> Activity
This exercise calls for all the entries that follow to be set down exactly, without their images.

> Information given

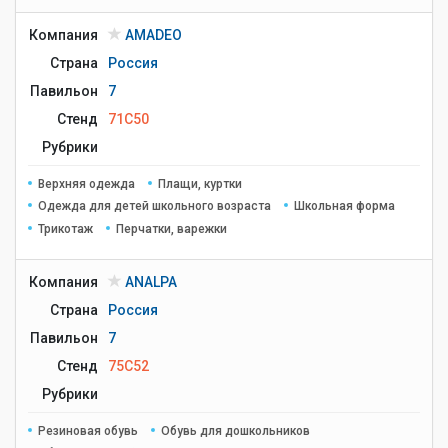
Компания
AMADEO
Страна
Россия
Павильон
7
Стенд
71C50
Рубрики
Верхняя одежда
Плащи, куртки
Одежда для детей школьного возраста
Школьная форма
Трикотаж
Перчатки, варежки
Компания
ANALPA
Страна
Россия
Павильон
7
Стенд
75C52
Рубрики
Резиновая обувь
Обувь для дошкольников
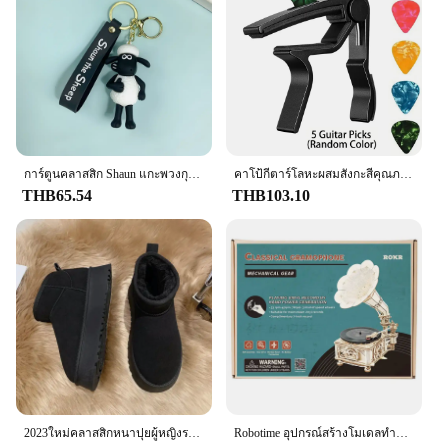
การ์ตูนคลาสสิก Shaun แกะพวงกุญแจแกะและสัตว์เพื่อนตุ๊กตาพวงกุญแจกระเป๋า Charms พวงกุญแจรถคริสต์มาสของขวัญ
คาโป้กีตาร์โลหะผสมสังกะสีคุณภาพสูงที่มีแผ่นดีดเซลลูโลส5แผ่น (สีแบบสุ่ม)-เหมาะกับอะคูสติกไฟฟ้าคลาสสิกและอูคูเลเล่
THB65.54
THB103.10
2023ใหม่คลาสสิกหนาปุยผู้หญิงรองเท้าบู๊ตหิมะสบายข้อเท้ารองเท้าบูทผู้หญิงฤดูหนาวสุภาพสตรีรองเท้าChunky Botas Mujer
Robotime อุปกรณ์สร้างโมเดลทำจากไม้424ชิ้น, เครื่องเล่นแผ่นเสียงแบบคลาสสิกพร้อม1:1ดนตรีเป็นของขวัญสำหรับเด็กผู้ใหญ่ LKB01การตกแต่งบ้าน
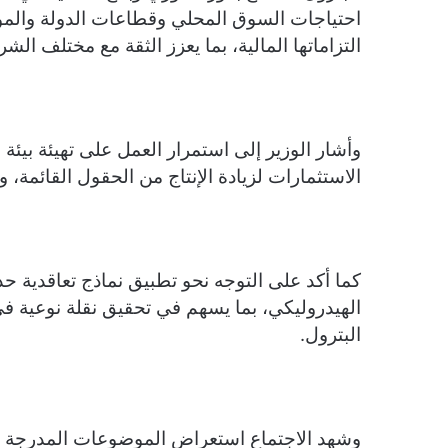
احتياجات السوق المحلي وقطاعات الدولة والمواطن
التزاماتها المالية، بما يعزز الثقة مع مختلف الشر
وأشار الوزير إلى استمرار العمل على تهيئة بيئة
الاستثمارات لزيادة الإنتاج من الحقول القائمة، 
كما أكد على التوجه نحو تطبيق نماذج تعاقدية حد
الهيدروليكي، بما يسهم في تحقيق نقلة نوعية في
البترول.
وشهد الاجتماع استعراض الموضوعات المدرجة 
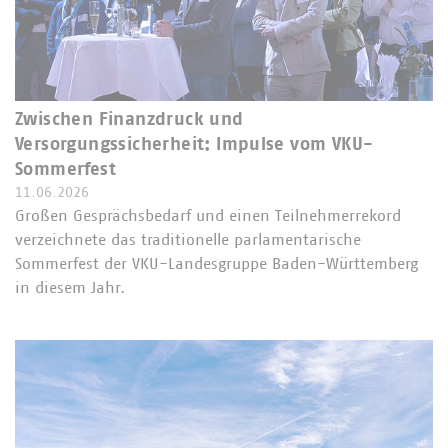
Zwischen Finanzdruck und
Versorgungssicherheit: Impulse vom VKU-
Sommerfest
11.06.2026
Großen Gesprächsbedarf und einen Teilnehmerrekord
verzeichnete das traditionelle parlamentarische
Sommerfest der VKU-Landesgruppe Baden-Württemberg
in diesem Jahr.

> Response area
Компания
AMADEO
Страна
Россия
Павильон
7
Стенд
71C50
Рубрики
Верхняя одежда
Плащи, куртки
Одежда для детей школьного возраста
Школьная форма
Трикотаж
Перчатки, варежки
Компания
ANALPA
Страна
Россия
Павильон
7
Стенд
75C52
Рубрики
Резиновая обувь
Обувь для дошкольников
การ์ตูนคลาสสิก Shaun แกะพวงกุญแจแกะและสัตว์เพื่อนตุ๊กตาพวงกุญแจกระเป๋า Charms พวงกุญแจรถคริสต์มาสของขวัญ
คาโป้กีตาร์โลหะผสมสังกะสีคุณภาพสูงที่มีแผ่นดีดเซลลูโลส5แผ่น (สีแบบสุ่ม)-เหมาะกับอะคูสติกไฟฟ้าคลาสสิกและอูคูเลเล่
THB65.54
THB103.10
2023ใหม่คลาสสิกหนาปุยผู้หญิงรองเท้าบู๊ตหิมะสบายข้อเท้ารองเท้าบูทผู้หญิงฤดูหนาวสุภาพสตรีรองเท้าChunky Botas Mujer
Robotime อุปกรณ์สร้างโมเดลทำจากไม้424ชิ้น, เครื่องเล่นแผ่นเสียงแบบคลาสสิกพร้อม1:1ดนตรีเป็นของขวัญสำหรับเด็กผู้ใหญ่ LKB01การตกแต่งบ้าน
احتياجات السوق المحلي وقطاعات الدولة والمواطن
التزاماتها المالية، بما يعزز الثقة مع مختلف الشر
وأشار الوزير إلى استمرار العمل على تهيئة بيئة
الاستثمارات لزيادة الإنتاج من الحقول القائمة، 
كما أكد على التوجه نحو تطبيق نماذج تعاقدية حد
الهيدروليكي، بما يسهم في تحقيق نقلة نوعية في
البترول.
وشهد الاجتماع استعراض الموضوعات المدرجة 
Zwischen Finanzdruck und
Versorgungssicherheit: Impulse vom VKU-
Sommerfest
11.06.2026
Großen Gesprächsbedarf und einen Teilnehmerrekord
verzeichnete das traditionelle parlamentarische
Sommerfest der VKU-Landesgruppe Baden-Württemberg
in diesem Jahr.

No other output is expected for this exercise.